The following stocks were obtained by meiotic recombination:

  • GMR-hid drICE 17

  • GMR-drICE drICE 17

  • GMR-ΔN-dcp-1 drICE 17

  • GMR-Gal4 drICE 17

  • UAS-pro-dronc drICE 17

  • GMR-Gal4 UAS-ΔN-dronc drICE 17

  • th 5 drICE 17

For embryonic analysis, homozygous drICE17 males and females (unless otherwise noted) were crossed with each other to remove maternal and zygotic drICE. Double-mutant diap15 drICE17 embryos were obtained by crossing males and females of diap15 drICE17/drICE17 genotypes. All embryos in these collections are phenotypically similar to drICE17 single mutants, suggesting that the diap1 mutant phenotype is effectively suppressed.

Generation of dcp-1 drICE double-mutant embryos in germline clones (GLCs): dcp-1 drICE double mutants are almost completely lethal. Only four double homozygous adult flies were recovered in <1000 control flies. Such a small number of flies is impractical for embryonic analysis. However, homozygous dcp-1Prev1 flies in a heterozygous drICE17 mutant background are viable which enabled us to remove the maternal contribution of both dcp-1 (see Song et al.23) and drICE (see Fraser and Evan13) by GLC analysis39 to increase the number of double homozygous embryos lacking both maternal and zygotic dcp-1 and drICE. Double-mutant GLC were obtained by crossing females of genotype hs-FLP; dcp-1Prev1/dcp-1Prev1; FRT82B drICE17/FRT82B P[ovoD] with males of genotype dcp-1Prev1/dcp-1Prev1; drICE17/TM6B,lacZ. To induce GLCs, first instar larvae were heat shocked at 37°C for one hour.

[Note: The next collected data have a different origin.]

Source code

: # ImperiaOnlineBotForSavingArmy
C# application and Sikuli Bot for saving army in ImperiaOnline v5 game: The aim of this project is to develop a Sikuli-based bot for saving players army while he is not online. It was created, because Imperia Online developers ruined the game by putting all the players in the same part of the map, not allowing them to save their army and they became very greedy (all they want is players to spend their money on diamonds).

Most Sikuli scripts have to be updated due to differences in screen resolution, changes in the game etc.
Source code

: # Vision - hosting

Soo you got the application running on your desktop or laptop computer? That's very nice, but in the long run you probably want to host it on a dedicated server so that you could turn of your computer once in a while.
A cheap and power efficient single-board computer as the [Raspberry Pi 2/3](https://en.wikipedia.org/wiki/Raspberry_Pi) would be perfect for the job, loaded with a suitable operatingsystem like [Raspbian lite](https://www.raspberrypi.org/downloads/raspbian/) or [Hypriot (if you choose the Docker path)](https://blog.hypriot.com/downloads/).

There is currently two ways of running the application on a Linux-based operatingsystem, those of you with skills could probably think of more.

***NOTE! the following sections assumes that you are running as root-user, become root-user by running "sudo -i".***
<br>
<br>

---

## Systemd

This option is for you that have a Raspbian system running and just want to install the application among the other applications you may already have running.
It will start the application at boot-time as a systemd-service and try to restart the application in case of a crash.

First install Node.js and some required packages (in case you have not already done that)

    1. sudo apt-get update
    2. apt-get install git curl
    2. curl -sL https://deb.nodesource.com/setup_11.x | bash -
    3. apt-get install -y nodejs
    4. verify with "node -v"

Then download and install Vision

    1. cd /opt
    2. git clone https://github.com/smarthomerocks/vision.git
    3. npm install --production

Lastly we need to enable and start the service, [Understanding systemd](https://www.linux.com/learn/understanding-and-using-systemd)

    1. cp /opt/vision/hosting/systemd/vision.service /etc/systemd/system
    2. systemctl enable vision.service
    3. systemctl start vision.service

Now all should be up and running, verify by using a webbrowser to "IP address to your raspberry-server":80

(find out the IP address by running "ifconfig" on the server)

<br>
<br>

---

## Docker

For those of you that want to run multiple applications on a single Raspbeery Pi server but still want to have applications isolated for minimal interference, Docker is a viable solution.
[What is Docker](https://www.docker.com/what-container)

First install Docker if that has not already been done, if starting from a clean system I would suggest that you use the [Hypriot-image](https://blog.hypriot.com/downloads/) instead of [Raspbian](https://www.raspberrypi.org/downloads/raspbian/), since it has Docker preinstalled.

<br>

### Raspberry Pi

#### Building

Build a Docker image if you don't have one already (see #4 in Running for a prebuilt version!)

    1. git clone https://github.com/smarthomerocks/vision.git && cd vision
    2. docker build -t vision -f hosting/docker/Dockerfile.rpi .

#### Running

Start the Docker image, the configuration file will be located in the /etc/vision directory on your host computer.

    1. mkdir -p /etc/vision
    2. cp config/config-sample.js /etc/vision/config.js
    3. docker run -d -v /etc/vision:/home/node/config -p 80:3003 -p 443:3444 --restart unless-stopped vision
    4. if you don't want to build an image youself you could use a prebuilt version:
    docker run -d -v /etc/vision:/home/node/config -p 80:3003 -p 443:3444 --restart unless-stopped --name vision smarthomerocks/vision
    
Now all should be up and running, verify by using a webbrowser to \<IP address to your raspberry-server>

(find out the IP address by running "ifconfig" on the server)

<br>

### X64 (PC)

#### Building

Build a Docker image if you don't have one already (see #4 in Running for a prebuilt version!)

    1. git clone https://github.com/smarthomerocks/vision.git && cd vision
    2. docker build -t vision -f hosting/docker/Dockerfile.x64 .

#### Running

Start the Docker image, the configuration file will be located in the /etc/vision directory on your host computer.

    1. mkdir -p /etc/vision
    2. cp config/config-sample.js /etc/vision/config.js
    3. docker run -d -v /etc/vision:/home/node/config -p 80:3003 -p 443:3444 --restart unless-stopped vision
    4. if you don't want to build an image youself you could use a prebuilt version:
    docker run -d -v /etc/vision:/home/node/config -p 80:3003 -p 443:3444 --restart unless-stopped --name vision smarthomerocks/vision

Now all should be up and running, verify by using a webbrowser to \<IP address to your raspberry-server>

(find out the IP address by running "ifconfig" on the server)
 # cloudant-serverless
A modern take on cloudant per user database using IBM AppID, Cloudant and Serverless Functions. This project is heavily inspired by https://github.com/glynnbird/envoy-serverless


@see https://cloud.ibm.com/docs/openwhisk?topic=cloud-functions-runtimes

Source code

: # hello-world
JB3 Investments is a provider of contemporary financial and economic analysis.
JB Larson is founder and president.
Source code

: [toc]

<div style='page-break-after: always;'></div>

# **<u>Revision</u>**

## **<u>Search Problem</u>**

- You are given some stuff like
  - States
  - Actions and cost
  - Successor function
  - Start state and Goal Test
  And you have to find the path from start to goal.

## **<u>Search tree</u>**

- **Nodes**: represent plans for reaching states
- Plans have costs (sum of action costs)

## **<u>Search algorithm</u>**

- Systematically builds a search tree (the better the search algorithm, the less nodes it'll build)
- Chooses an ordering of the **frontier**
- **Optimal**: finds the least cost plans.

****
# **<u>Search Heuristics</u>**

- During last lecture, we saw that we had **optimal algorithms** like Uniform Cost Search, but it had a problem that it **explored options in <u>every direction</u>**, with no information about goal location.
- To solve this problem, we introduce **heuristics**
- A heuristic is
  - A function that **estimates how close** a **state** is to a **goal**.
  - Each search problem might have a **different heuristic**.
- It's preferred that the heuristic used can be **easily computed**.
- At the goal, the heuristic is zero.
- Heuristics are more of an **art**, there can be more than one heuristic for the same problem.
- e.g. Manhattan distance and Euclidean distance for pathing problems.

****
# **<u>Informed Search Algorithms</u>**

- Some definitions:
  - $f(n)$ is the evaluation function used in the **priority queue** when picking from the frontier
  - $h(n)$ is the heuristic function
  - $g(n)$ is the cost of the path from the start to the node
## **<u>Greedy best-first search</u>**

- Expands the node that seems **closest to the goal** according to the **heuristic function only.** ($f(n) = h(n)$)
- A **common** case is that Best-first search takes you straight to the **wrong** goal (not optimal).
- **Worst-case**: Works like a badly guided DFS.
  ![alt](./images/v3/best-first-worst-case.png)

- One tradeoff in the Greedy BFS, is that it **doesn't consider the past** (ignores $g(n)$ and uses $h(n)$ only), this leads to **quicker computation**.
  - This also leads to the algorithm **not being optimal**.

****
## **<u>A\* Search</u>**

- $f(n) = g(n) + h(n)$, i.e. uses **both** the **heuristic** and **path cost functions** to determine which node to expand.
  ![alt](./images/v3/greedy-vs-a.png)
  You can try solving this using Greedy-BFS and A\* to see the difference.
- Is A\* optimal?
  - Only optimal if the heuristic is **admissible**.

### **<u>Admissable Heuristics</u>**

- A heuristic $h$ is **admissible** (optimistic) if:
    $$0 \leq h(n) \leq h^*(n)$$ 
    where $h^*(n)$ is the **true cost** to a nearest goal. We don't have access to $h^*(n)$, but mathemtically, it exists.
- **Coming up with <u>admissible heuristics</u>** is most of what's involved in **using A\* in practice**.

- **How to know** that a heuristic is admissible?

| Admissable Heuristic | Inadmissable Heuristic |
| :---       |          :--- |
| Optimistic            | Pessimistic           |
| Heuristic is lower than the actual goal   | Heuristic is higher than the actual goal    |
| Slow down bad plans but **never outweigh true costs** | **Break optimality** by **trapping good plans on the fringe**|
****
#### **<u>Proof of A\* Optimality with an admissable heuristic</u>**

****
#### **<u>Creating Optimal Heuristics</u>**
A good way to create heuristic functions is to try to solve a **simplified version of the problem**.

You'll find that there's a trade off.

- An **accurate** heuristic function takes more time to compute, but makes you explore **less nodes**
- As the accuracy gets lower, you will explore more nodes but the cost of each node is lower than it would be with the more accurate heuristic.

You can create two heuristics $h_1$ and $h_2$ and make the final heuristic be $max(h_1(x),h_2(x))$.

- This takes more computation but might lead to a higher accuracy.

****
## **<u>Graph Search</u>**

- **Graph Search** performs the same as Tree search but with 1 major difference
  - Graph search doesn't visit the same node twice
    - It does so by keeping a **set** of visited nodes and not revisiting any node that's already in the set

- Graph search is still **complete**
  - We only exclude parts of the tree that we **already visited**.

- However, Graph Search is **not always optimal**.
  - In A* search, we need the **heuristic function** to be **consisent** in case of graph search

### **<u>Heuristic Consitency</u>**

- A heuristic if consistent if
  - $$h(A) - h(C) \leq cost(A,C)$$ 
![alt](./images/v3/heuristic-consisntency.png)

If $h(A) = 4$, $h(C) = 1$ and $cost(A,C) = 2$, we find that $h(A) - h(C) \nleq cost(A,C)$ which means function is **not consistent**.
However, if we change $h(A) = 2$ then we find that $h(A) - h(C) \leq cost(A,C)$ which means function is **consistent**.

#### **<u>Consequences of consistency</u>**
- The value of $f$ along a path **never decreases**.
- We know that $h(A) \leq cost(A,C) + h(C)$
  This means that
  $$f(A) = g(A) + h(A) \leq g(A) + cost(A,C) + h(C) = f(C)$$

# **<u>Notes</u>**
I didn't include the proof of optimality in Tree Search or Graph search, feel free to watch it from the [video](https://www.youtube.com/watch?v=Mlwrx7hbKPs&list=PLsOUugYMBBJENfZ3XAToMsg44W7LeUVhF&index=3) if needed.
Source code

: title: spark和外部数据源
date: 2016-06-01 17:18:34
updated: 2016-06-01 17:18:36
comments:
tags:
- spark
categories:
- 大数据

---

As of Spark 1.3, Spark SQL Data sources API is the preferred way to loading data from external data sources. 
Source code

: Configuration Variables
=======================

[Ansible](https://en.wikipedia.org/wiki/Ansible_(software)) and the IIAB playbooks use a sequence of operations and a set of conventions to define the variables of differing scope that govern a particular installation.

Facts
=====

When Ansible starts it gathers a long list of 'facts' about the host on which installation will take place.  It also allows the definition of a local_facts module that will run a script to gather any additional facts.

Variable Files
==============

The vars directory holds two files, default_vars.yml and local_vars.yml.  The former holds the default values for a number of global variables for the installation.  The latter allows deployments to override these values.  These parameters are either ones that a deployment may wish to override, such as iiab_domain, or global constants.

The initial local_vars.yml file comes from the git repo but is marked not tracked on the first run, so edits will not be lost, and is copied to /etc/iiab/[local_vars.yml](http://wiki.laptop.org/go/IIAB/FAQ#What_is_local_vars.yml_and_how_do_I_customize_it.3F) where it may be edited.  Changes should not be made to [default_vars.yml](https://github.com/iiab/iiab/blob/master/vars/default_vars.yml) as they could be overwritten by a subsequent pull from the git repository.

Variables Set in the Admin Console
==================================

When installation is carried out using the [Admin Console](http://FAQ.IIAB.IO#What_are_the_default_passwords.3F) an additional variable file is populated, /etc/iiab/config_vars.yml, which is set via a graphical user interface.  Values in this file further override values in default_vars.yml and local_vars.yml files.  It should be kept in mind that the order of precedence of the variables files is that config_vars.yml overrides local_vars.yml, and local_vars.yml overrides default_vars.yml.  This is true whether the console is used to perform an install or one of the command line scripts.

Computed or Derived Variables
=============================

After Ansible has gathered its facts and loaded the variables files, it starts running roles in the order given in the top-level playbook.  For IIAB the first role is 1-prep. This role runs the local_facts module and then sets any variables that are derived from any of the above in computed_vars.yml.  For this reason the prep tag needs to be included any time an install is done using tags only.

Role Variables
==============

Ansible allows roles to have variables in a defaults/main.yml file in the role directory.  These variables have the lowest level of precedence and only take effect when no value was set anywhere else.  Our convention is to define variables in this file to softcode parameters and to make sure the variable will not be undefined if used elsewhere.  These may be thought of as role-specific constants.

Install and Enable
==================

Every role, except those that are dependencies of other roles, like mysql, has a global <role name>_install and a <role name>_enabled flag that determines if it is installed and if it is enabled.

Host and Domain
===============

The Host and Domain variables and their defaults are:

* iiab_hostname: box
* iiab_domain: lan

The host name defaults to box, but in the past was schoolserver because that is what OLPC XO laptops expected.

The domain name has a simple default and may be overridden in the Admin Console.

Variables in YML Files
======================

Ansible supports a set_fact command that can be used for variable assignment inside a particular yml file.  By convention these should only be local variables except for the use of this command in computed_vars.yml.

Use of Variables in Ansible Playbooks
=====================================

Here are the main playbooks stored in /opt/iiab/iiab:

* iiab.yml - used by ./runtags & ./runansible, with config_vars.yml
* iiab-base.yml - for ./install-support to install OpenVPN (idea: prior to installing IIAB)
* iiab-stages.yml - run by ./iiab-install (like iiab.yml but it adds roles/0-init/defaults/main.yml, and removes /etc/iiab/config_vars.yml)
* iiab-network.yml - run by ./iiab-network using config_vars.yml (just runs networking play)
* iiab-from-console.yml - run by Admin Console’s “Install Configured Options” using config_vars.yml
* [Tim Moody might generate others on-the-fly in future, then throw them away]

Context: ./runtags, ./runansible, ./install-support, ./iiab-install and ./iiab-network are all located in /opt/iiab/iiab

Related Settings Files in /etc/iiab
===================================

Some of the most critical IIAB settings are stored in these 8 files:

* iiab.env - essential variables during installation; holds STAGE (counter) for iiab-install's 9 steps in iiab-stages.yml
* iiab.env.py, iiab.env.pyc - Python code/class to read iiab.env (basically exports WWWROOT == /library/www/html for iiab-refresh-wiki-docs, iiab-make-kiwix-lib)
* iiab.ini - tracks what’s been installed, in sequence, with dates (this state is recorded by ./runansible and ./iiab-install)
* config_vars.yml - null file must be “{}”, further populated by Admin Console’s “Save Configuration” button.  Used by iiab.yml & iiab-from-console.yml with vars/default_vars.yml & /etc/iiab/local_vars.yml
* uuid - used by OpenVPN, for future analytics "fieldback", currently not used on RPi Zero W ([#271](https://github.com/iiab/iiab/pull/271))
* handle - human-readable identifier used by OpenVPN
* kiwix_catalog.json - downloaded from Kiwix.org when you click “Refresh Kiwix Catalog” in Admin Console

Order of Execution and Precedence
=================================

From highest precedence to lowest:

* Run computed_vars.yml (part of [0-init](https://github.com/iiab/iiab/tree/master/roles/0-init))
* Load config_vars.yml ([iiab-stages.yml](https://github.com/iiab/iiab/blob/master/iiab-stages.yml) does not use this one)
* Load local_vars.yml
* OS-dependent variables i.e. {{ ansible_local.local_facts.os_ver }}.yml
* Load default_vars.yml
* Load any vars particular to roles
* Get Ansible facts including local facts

To visualize the MG, males of the genotype P[sli-1.0-lacZ]; drICE17/TM6B, ubx-lacZ were crossed to drICE17/drICE17 females, and labeled by β-Gal immunohistochemistry.

For Dlg labelings, drICE17 mosaic pupal eye discs 42 h after pupariation were dissected and labeled with anti-Dlg antibody and GFP to mark the clones. Cell counting was done using criteria established by Cordero et al.29 Ten hexagons corresponding to 20 ommatidia from four individuals each were analyzed.

Fly crosses were carried out under standard conditions at 25°C.

X-ray treatment of embryos

Embryos were treated with 4000 rad in a Nasatron X-ray machine with a Caesium137 source. After recovery the embryos were fixed and prepared for AO labeling.

Immunohistochemistry

TUNEL, AO and immunohistochemistry were carried out as described.40 Anticleaved Caspase-3 antibody (Cell Signaling Technology) was used at a dilution of 1 : 50, β-Gal antibody (Promega) at dilution of 1 : 500, and anti-Dlg antibody (a kind gift of G Halder) at 1 : 2000. The MG was visualized by β-Gal immunohistochemistry. Fluorescent photography was carried out using a Zeiss Axio Imaginer Z1 with ApoTome technology.

Immunoblotting

Embryos were collected, decorionated and snap frozen in liquid nitrogen. Embryos were sonicated in Laemmli SDS loading buffer while being frozen. The equivalent of 20 lysed embryos was loaded per lane. Immunoblots were carried out using standard procedures and were probed with anti-DrICE antibodies (diluted 1 : 1000) raised against the prodomain of DrICE (provided by Andy Fraser). This antibody recognizes only the full-length form of DrICE.